- _Extracted records_:
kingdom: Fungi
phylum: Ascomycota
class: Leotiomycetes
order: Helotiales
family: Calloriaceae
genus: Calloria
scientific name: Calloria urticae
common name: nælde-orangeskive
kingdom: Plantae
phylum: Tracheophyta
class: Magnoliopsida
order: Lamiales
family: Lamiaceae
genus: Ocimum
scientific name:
==
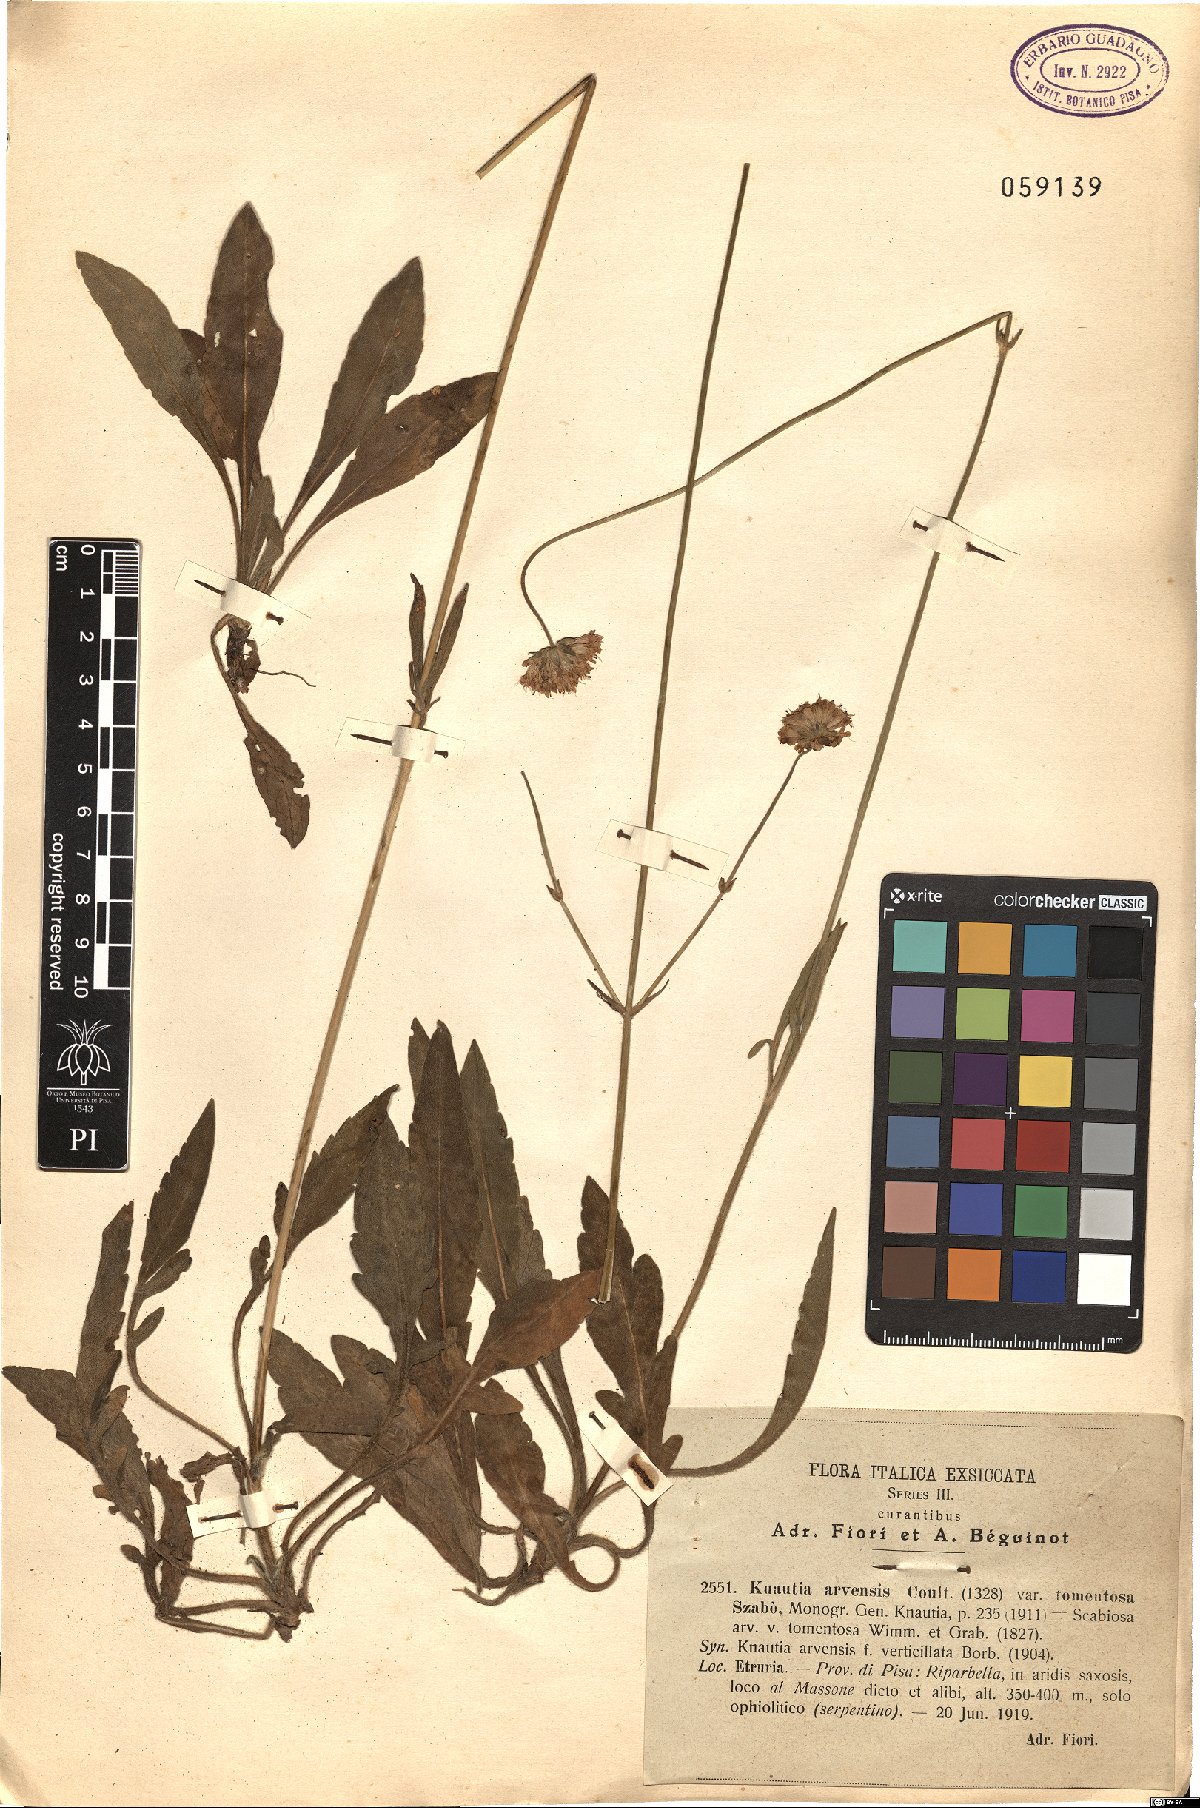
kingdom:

- _What this task involves_: Can you pull out each line of the items that contains the string "name"?

- _Correct response_:
scientific name: Calloria urticae
common name: nælde-orangeskive
scientific name:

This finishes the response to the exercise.